Авторы «Руководства» признают средневековую Русь органической частью Европы. Об этом неоднократно говорится в главе X. Рюсса, посвященной Киевской Руси, и в главе П. Ниче о «возвышении Москвы». Последний подчеркивает, что даже после иноземного ига Русь не превратилась в азиатское государство и различия между Русью и Европой были меньше, чем между Европой и Азией.
Тем не менее Русь вынуждена была искать собственные пути, отличные от Европы (Там же). Об этом представители умеренного крыла «остфоршеров» - исследователи Восточной Европы писали и ранее. Не новость и другая, оборотная сторона этого признания. Само понятие Восточной Европы К. Гёрке вслед за Г. Раухом считает оспариваемым понятием, так как территория Советского Союза простирается далеко за Урал и эта историческая общность сложилась уже давно.
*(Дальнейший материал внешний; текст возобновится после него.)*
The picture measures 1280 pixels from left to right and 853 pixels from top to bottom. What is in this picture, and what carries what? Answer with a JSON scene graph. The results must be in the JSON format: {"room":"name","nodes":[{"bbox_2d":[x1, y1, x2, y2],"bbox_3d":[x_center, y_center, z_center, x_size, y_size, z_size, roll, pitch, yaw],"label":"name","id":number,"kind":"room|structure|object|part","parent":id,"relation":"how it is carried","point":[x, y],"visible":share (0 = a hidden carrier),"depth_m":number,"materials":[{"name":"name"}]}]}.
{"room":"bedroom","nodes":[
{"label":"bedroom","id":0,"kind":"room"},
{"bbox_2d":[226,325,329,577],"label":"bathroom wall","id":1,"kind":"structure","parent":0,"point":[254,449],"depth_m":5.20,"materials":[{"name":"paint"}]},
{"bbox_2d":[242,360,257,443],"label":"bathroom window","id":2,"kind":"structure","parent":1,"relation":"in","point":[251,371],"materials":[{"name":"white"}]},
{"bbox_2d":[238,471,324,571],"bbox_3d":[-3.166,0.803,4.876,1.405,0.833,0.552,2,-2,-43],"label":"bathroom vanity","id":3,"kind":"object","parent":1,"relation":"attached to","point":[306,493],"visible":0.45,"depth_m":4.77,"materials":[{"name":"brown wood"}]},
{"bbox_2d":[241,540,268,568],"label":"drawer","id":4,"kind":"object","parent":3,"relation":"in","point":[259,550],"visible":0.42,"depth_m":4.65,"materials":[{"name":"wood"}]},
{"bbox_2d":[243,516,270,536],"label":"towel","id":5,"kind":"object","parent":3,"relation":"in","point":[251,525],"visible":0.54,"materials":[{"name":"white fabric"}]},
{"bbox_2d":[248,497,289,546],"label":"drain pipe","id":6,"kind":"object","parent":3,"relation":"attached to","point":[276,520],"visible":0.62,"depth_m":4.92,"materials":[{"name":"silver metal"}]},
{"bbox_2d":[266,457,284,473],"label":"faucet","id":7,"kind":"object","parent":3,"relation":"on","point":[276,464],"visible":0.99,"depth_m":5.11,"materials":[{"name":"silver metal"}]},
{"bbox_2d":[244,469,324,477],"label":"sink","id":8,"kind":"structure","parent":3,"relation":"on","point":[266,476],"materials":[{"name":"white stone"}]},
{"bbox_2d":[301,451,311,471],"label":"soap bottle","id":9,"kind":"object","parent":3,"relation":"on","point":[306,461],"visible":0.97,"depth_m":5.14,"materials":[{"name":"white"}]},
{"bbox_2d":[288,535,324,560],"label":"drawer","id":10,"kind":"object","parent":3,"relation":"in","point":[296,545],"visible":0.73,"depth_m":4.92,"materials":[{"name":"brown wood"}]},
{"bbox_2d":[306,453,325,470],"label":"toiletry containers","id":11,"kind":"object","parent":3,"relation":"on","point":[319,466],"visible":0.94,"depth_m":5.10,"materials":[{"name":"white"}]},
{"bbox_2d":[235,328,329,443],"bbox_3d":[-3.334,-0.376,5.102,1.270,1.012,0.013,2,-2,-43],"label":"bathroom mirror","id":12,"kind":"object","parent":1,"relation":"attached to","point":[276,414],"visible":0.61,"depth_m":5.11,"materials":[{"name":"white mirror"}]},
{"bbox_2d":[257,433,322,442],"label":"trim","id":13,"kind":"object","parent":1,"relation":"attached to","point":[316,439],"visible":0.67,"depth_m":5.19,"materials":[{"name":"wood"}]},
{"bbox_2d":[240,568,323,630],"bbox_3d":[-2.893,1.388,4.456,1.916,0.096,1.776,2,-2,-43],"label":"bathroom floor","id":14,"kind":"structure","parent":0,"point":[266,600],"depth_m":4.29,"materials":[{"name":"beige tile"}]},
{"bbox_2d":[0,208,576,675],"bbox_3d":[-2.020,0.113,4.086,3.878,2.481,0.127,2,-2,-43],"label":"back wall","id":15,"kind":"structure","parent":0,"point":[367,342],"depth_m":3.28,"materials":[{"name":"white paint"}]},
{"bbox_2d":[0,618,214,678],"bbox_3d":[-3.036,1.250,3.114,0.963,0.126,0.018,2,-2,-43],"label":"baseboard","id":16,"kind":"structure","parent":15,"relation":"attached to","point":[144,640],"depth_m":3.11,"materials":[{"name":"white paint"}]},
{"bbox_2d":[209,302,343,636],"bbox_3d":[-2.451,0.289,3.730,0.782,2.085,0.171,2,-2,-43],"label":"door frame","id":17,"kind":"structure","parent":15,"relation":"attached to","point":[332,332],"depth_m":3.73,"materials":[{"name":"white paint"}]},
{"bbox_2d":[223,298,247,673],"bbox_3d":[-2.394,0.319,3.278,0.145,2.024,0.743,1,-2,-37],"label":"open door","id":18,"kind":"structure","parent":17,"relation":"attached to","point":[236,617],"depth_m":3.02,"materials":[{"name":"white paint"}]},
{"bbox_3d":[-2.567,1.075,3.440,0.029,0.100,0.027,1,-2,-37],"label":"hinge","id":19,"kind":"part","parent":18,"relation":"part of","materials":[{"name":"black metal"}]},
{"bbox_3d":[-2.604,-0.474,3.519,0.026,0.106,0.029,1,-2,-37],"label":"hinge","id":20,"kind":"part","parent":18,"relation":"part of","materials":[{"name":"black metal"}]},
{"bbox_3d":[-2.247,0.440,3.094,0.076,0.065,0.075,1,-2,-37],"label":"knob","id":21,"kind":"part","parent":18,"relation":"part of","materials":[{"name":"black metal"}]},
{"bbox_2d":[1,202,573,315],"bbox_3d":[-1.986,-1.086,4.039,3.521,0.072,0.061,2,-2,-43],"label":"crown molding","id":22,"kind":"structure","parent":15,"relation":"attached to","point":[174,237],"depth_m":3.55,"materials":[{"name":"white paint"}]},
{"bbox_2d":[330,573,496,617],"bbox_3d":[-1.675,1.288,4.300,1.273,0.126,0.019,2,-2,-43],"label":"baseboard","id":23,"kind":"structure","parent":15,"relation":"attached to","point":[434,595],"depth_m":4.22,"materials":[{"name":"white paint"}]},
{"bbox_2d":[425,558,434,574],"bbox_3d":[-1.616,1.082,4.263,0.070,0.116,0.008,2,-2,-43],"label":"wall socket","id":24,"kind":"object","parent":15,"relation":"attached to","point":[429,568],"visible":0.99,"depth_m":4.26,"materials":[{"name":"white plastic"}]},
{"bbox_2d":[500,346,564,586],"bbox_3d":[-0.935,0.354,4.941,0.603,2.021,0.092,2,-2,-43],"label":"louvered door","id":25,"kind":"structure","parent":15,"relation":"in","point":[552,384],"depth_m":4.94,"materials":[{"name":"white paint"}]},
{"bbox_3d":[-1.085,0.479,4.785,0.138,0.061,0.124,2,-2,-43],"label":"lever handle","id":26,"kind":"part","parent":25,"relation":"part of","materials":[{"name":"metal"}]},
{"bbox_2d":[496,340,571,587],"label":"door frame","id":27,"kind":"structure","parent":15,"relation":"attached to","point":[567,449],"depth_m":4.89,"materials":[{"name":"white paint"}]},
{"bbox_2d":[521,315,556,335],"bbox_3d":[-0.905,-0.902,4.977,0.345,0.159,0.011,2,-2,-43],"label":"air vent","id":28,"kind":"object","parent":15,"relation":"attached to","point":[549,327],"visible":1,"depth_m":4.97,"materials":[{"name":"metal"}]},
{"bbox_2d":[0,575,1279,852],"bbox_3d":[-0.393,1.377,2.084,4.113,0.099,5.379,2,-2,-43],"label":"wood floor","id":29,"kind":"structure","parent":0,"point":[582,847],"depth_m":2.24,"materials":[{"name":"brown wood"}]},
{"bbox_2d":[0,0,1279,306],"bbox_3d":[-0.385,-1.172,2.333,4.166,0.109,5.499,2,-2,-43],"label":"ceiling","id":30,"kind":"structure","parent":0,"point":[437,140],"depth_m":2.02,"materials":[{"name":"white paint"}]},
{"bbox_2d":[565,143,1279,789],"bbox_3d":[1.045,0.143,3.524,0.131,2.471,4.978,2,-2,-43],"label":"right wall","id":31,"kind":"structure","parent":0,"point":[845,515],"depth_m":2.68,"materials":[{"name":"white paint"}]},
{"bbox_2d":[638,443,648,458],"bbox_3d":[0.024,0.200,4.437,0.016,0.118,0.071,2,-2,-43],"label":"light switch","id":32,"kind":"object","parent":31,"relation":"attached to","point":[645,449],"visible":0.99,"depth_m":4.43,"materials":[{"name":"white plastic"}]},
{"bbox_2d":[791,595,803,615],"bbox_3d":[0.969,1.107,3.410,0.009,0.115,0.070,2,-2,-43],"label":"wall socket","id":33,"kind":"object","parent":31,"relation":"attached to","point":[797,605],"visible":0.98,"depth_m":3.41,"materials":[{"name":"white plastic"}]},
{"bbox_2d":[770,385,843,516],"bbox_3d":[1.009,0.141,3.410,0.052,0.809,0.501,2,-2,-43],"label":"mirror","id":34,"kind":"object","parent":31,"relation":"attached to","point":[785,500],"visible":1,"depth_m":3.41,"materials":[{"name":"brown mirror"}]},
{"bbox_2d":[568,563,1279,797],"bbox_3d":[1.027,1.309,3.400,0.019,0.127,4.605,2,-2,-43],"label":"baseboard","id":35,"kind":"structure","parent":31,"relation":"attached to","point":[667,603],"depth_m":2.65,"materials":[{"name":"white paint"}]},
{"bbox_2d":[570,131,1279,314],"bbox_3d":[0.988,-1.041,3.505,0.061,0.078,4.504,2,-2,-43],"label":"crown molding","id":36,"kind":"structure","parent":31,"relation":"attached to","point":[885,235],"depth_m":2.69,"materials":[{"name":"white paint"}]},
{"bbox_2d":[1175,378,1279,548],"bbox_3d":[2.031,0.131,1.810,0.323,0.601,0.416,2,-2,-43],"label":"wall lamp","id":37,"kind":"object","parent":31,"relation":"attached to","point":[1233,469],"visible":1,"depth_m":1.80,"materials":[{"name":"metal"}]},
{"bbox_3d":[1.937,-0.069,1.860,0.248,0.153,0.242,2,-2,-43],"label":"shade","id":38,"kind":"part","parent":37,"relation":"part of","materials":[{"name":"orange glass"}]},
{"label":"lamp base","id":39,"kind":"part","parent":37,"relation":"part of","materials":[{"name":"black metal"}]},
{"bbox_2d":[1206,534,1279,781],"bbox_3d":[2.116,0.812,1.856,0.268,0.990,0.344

Правда, в последнее время акценты переместились: если у «остфоршера» Г. Рауха граница восточной Европы была неустойчива к западу от Урала, то у К - Гёрке - «историка Восточной Европы» она неустойчива уже в пределах Зауралья. В определении восточных границ Европы заключены коренные отличия разных поколений западногерманских историков.
В оценке внешних сношений славянства и Руси традиционность иного толка: и X. Рюсс, и П. Ниче в истории восточных славян видят лишь различные этапы экспансии (славянской или московской под руководством Ивана Калиты, Василия и др. Как проявление экспансии оценивается присоединение к Москве Можайска и Коломны.
Такое приложение категорийного аппарата более позднего времени к историческим процессам прошлого - грех не только западногерманской историографии. Однако именно для нее он наиболее характерен. Как правило, в буржуазной историографии собственной национальной истории такая терминология употребляется редко.